— START Extract —

Unfortunately, I quickly ran into two errors that prevented the DataProcessor class from encapsulating the inner classes:

#First I had this problem in saving the above:
Error: Only top-level classes can implement Database.Batchable<SObject>
#Unlucky. Later, in testing the inner Queueable class:
System.AsyncException: Queueable cannot be implemented with other system interfaces.

This was a bit of a bummer — I was really hoping to safely encapsulate the all of the processing logic within a single Apex class, hiding the implementation details.

Regardless, we’ll still end up with a simple list of methods to override:

  • QueryWrapper getWrapper() would have to be re-implemented by any consumer to prevent the exception from being thrown. This is because you need to dictate to the DataProcessor what kind of data you’re getting
  • void execute(List<SObject> records) to define all of the processing details for consumers
  • optionally, void finish() and the sentinel Boolean isBatchable() for post-processing and for overriding the default implementation when necessary.

Since the second error I printed above was found while testing, I’ll show the tests first:

@IsTest
private class DataProcessorTests {
  @TestSetup
  static void setup() {
    insert new Account(Name = ACCOUNT_NAME);
  }

  @IsTest
  static void it_should_run_as_queueable_for_small_record_sizes() {
    runTest();
    System.assertEquals(
      'Completed',
      [SELECT Status FROM AsyncApexJob WHERE JobType = 'Queueable'].Status
    );
    // ensure batch didn't also run
    System.assertEquals(
      0,
      [SELECT Id FROM AsyncApexJob WHERE JobType = 'BatchApexWorker'].size()
    );
  }

  @IsTest
  static void it_should_run_as_batchable_when_instructed_to() {
    batchable = true;
    runTest();
    System.assertEquals(
      'Completed',
      [SELECT Status FROM AsyncApexJob WHERE JobType = 'BatchApexWorker'].Status
    );
    // ensure queueable didn't also run
    System.assertEquals(
      0,
      [SELECT Id FROM AsyncApexJob WHERE JobType = 'Queueable'].size()

— END Extract —
— START Dataset excerpts —

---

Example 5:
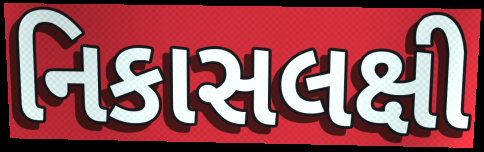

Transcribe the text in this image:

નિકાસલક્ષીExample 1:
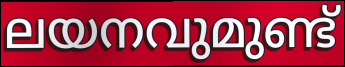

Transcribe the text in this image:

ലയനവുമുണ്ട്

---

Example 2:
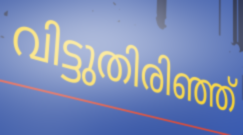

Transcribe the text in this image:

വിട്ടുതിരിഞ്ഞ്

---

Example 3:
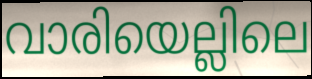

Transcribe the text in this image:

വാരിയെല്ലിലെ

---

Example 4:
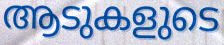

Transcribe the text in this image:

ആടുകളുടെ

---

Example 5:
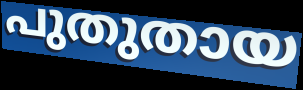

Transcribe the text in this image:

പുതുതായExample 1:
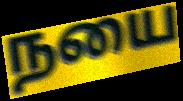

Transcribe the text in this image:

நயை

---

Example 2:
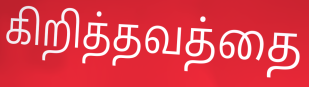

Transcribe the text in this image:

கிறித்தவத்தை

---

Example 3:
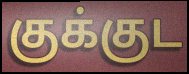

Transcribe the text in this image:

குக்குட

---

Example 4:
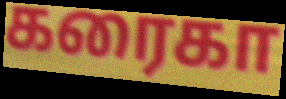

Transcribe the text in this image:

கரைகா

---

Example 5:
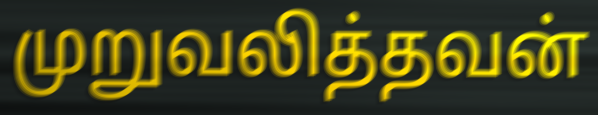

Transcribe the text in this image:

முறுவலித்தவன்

— END Dataset excerpts —

▶ **Written instruction 1**
Return the passage of the DataProcessor text starting at "This was a bit" and ending at "implementation when necessary.", copied word for word.
▶ **Written instruction 2**
For each statement, say yes or no to whether it agrees with the DataProcessor text, and quote the words of the text that decide it. (a) The first error came up while saving the code. (b) Every consumer is required to override finish(). (c) The test setup method inserts an Account record.

▶ **Correct answer 1**
This was a bit of a bummer — I was really hoping to safely encapsulate the all of the processing logic within a single Apex class, hiding the implementation details.

Regardless, we’ll still end up with a simple list of methods to override:

  • QueryWrapper getWrapper() would have to be re-implemented by any consumer to prevent the exception from being thrown. This is because you need to dictate to the DataProcessor what kind of data you’re getting
  • void execute(List<SObject> records) to define all of the processing details for consumers
  • optionally, void finish() and the sentinel Boolean isBatchable() for post-processing and for overriding the default implementation when necessary.

▶ **Correct answer 2**
(a) Yes: "First I had this problem in saving the above"
(b) No: "optionally, void finish() and the sentinel Boolean isBatchable()"
(c) Yes: "insert new Account(Name = ACCOUNT_NAME);"